Ce mode de vie commençait à lasser Dyn. Il vieillissait et ressentait l'envie de s'établir au calme. La fièvre de l'aventure l'avait quittée avec le temps. Il avait voyagé à travers tout l'Alagaësia, visité les forêts elfiques et les montagnes du Beor et en était très reconnaissant. Mais il était temps de se retirer. Après ce dernier tour il passerait la main.

Il promena son regard sur les autres membres de la main. Ex-Varden, Dyn avait eu la chance d'intégrer le groupe à sa création, après de nombreux tests et un long entretien face à la Reine Nasuada elle-même. Des membres d'origine, ils n'étaient plus que sept : Six elfes et lui même. Deux d'entre eux, magiciens, étaient partis chercher le coffret renfermant les œufs et présenter les dernières formules de courtoisie au régisseur de la citée.
Les quatre autres bavardaient entre eux au centre du groupe. Enfin sur la demi-douzaine d'homme restant, la moitié n'en étaient qu'à leur première année. Seul Antony et Hebriech avait une bonne expérience du voyage.
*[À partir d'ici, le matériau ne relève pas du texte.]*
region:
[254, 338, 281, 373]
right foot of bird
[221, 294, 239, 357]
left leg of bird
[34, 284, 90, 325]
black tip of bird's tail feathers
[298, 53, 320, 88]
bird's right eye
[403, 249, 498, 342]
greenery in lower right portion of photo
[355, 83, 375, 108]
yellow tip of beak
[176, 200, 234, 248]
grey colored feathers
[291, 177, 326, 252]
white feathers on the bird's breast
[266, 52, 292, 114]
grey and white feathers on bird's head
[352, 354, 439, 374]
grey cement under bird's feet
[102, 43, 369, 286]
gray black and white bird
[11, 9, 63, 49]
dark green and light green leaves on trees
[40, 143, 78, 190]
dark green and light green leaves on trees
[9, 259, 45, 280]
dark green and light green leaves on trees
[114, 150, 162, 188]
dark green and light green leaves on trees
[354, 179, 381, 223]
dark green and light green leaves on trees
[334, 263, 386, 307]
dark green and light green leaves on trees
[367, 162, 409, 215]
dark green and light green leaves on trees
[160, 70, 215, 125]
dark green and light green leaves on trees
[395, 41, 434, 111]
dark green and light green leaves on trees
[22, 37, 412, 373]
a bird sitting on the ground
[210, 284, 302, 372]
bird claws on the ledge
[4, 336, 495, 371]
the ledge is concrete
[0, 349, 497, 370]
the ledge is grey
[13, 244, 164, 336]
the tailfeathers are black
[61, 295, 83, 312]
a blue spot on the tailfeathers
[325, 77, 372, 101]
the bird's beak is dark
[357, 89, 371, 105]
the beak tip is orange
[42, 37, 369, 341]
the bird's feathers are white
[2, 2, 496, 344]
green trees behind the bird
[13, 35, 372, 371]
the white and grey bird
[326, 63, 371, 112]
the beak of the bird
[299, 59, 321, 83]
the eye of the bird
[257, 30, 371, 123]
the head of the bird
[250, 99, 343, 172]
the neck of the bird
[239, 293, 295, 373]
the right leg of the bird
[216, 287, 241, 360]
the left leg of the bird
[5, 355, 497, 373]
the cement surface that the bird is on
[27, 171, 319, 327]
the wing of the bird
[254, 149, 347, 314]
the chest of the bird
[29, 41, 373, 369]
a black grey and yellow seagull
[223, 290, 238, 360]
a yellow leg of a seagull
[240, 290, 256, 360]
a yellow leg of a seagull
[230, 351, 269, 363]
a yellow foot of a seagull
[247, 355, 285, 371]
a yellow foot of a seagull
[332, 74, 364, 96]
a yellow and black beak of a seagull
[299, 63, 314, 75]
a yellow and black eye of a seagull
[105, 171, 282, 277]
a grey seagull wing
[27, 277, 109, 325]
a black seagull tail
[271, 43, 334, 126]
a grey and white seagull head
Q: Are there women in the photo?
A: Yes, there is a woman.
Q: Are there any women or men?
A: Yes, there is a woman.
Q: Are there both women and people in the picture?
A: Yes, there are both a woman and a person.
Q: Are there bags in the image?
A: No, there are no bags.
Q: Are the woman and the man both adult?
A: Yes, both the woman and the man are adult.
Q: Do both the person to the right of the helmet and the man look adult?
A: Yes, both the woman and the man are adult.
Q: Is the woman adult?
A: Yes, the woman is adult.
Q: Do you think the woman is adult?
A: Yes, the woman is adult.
Alors que Dyn songeait sérieusement à partir à la recherche des deux elfes manquant, ceux-ci firent enfin leur apparition en haut de la rue, galopant vers les portes. Avec nombreux jurons le groupe sortit du porche pour affronter la pluie. Dyn étouffa un cri quand l'eau glaciale lui frappa la nuque. Rien de mieux qu'une tempête pour fêter leur départ ! En quelques minutes la colonne était frigorifiée jusqu'aux os.
Quand le premier des deux retardataires rattrapa le groupe devant la herse, le signal fût donné pour ouvrir les portes de la citée. Les hommes s'agitaient à l'avant, impatient.
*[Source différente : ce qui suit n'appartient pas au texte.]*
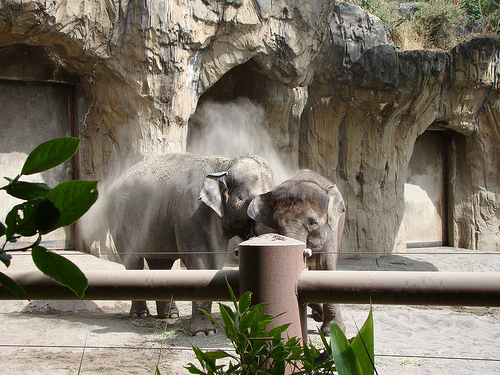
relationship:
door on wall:
[404, 119, 446, 248] [10, 2, 498, 254]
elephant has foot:
[111, 146, 268, 337] [187, 239, 216, 344]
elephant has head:
[111, 146, 268, 337] [216, 156, 272, 248]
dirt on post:
[250, 229, 289, 246] [239, 232, 314, 375]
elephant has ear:
[111, 146, 268, 337] [201, 168, 232, 219]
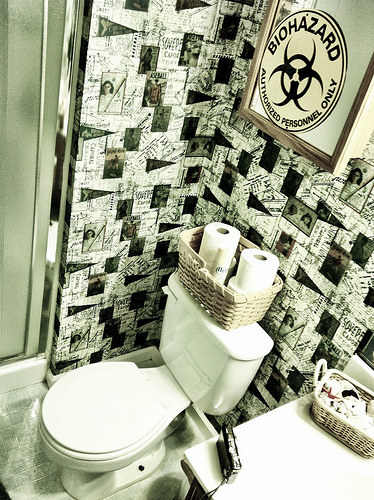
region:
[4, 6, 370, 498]
a toilet in the bathroom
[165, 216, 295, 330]
paper toilet in a basket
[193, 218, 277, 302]
white paper toilet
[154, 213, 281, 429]
a basket on top a tank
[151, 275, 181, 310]
handle of a tank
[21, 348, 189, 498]
toilet is close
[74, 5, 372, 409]
wall of bathroom is covered with paper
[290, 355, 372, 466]
small basket on a counter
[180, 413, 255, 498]
a camera on border of counter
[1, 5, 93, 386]
door of bathroom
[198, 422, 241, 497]
A camera sitting on the counter.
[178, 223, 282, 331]
Basket sitting on the back of a toilet.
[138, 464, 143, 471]
A bolt holding the commode down.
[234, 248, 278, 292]
Roll of toilet tissue.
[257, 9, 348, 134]
Giant biohazard picture with authorized personnel only written on it.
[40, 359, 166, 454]
Toilet seat lid that is in the down position.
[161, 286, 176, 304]
Handle to flush the commode with.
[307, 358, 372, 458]
Basket of various items on counter.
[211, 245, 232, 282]
Can of air freshener sitting in basket.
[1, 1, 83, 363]
Part of a glass shower door that is partially open.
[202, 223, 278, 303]
toilet paper rolls on back of toilet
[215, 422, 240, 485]
camera sitting on the counter top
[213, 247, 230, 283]
air freshener spray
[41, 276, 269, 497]
white toilet in the bathroom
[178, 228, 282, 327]
wicker basket on back of toilet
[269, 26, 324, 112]
black Biohazard symbol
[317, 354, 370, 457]
full wicker basket on counter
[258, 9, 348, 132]
biohazard symbol on the mirror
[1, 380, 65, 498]
tile in square pattern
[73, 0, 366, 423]
pattern on the wall paper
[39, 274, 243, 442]
white toilet in bathroom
- Hé ! Vous en avez mis du temps. C'est pas qu'on gèle sur place, mais ça doit bien faire trois heures qu'on vous attend ! Grogna l'un d'entre eux.

- Arrête de râler, le reprit Hebriech. Les discours de départ et les formules de politesses ça prend toujours des heures à Gil'ead, tu le sais bien.

- Nalfin quant est-il des œufs ? S'enquit Dyn sans prêter attention aux deux autres.

Pour toute réponse, l'un des elfes jeteurs de sorts lui tendit un petit coffret sculptée. Dyn caressa les motifs du couvercle, connaissant le trésor qu'il renfermait. Après un hochement de tête approbatif de Nalfin, il fixa le coffret à sa selle à l'emplacement prévu. L'autre œuf fût confié à l'un des elfes situés au centre de la troupe. Le meneur du peloton leva les mains et dans un élan commun, la main d'argent se mit en route. Dyn posa une dernière fois son regard sur les toits de Gil'ead en rabaissant la capuche de sa cape. C'est sous la pluie battante qu'ils traversèrent les portes de la citée au galop, portés par les rouages du destin.